MBTI: Profiles of Cognitive Functions
Introverted Intuition: INTJ and INFJ Types
Like the other Perceiving functions, Ni draws our attention to immediate sensory phenomena. However, Ni is more cerebral than the other three. It prompts an interest in perception itself--the process of recognizing and interpreting what we take in.
Whatever types we happen to be, we use all four means of Perception in one way or another. For example, if we were spending a day at the beach:
- Se would prompt us to go with our sense impressions as they occurred: to lie in the sun, play in the surf, listen to the gulls piping overhead.
Si would move us to stabilize our sense impressions by integrating them with facts we knew to be consistent. We might bring our favorite book, a snorkel and flippers, a bag of snacks, extra towels because someone will probably forget one, and a watch to make sure we beat the traffic home.

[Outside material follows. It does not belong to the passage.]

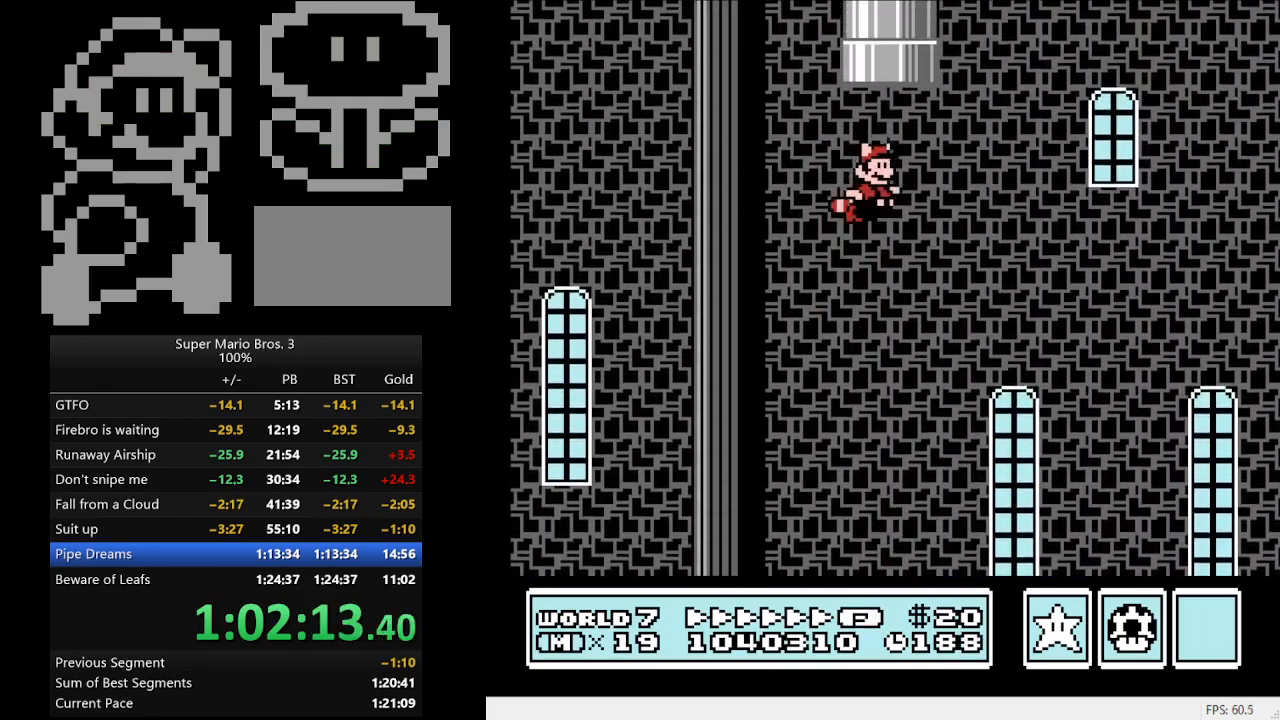
{"buttons": ["DPAD_UP"], "events": [[67, "A", "up"], [167, "A", "down"], [233, "A", "up"], [267, "A", "down"], [367, "A", "up"]]}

- Ne would move us to unify our sense impressions with their larger context, thereby creating new options for meaning and response. For example, as we lie on our blanket in the sun, perhaps we hear music in the distance. Someone passing by mentions a great restaurant in town. Suddenly we're thinking: Hey, there must be an amusement park nearby. If it's on the way to town, we can check out the rides before we look for the restaurant that passerby was talking about. In fact, maybe the guy knows about other places we should consider. Where did he go?
- Ni would prompt us to liberate our sense impressions from their larger context, thereby creating new options for perception itself. For example, we might find ourselves wondering why people feel so strongly about getting a good tan. We remember reading somewhere that before the Industrial Revolution, being tan marked one as a manual laborer, because it suggested work out of doors. After the Industrial Revolution, it was pale skin that suggested manual labor, because it indicated work in a poorly lit factory. Such correlations aren't relevant today, but a good tan is still considered attractive. Why is that? We consider raising the question as a topic of conversation, but we're pretty sure our friends will think we're observing a situation instead of enjoying it.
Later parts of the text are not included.